Hubli is a fine town, with one nice hotel, the Hotel Naveen.  My in-laws have been staying at the Naveen on their visits to their former hometown for as long as anyone here remembers; younger cousins call it “America-ajji’s house,” which I think is awfully cute. We stayed there, kind of, for a night before taking off to the still-smallish town of Belgaum, I think to the north-east.  The NH4 divided highway goes (among other places) from Hubli to Belgaum, and I was thinking that finally I’d be able to take a car ride with a little peace of mind.  Little did I know that even a median strip with concrete barriers isn’t enough to keep Indian drivers on their side of the road, and that “safe following distance” is as alien a concept to folks in this part of the world as “tolerable international flight.”  At one point, the bumper of our tiny Tata Indica V2 was underneath the rear overhang of a 7-ton Ashok Leyland truck, as we motored along at 60 clicks, our driver HORN OK PLEASEing and sticking his head out the window to look around said juggernaut, all the while dodging bullock carts, unattended herd animals of all sizes, feral dogs, wild pigs, fanciful (or fancifully-laden) motor vehicles unable to maintain a speed above about 30 clicks.  This went on for several minutes as he tried to figure out if there was any instant when passing wouldn’t get us all flattened.  Adventure!

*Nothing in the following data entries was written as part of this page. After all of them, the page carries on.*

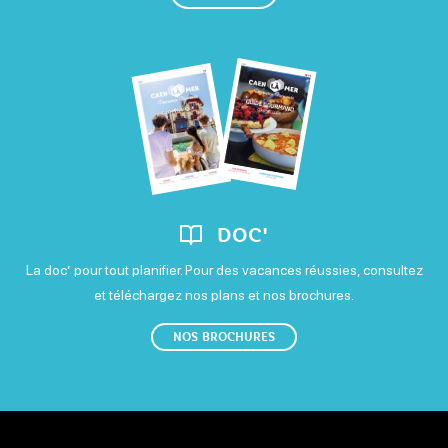
DOC'
La doc’ pour tout planifier. Pour des vacances réussies, consultez
et téléchargez nos plans et nos brochures.
NOS BROCHURES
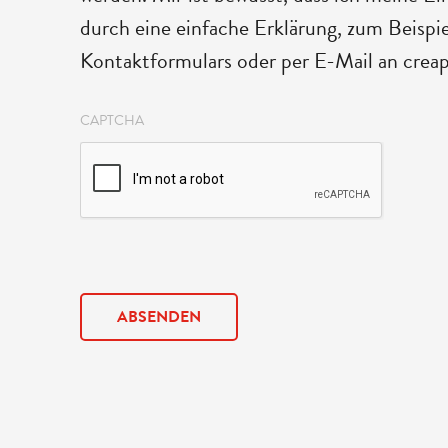
durch eine einfache Erklärung, zum Beispie
Kontaktformulars oder per E-Mail an crea
CAPTCHA
ABSENDEN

In Belgaum, we attended not one, but two weddings of Punam’s relations.  Pictures will be required so I will gloss over that part of the trip for now, but I was excited to finally meet her many aunts and uncles and cousins, who until now were just names to me.  All of them were a little disappointed that I don’t speak Kannada (and for that matter that Martha doesn’t speak Kannada); this is a thing I will need to rectify before returning. But they were pleased that even the American contingent showed up for the weddings in local dress and consumed the local food with gusto. I don’t think I’ve ever eaten more idli in a 24-hour period than I have in the last day.

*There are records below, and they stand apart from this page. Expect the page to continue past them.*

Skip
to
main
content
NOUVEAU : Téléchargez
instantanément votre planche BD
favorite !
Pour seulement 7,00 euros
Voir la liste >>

After a typically terrifying return trip last night, we’re back in Hubli at the Naveen, regaining our equilibrium and visiting more family before taking off for a trip up India’s west coast to Murudeshwar and Goa, after which we’ll head to Mysore and then finally Bangalore. Anyone looking to contact me should send email to my pcrc@esandf.pcom account (removing those silent ‘p’s of course); I will get my India phone number out ASAP.  More to come…

HKIA

Punam and I have touched down safely in Hong Kong. The coolest thing I can say about Hong Kong, based solely on being in its airport, is that it’s my first proof that telecom is making good on its promises. I’m connected to a free wifi network, my phone just works, and I’m getting text messages as usual. Living in the future is fun!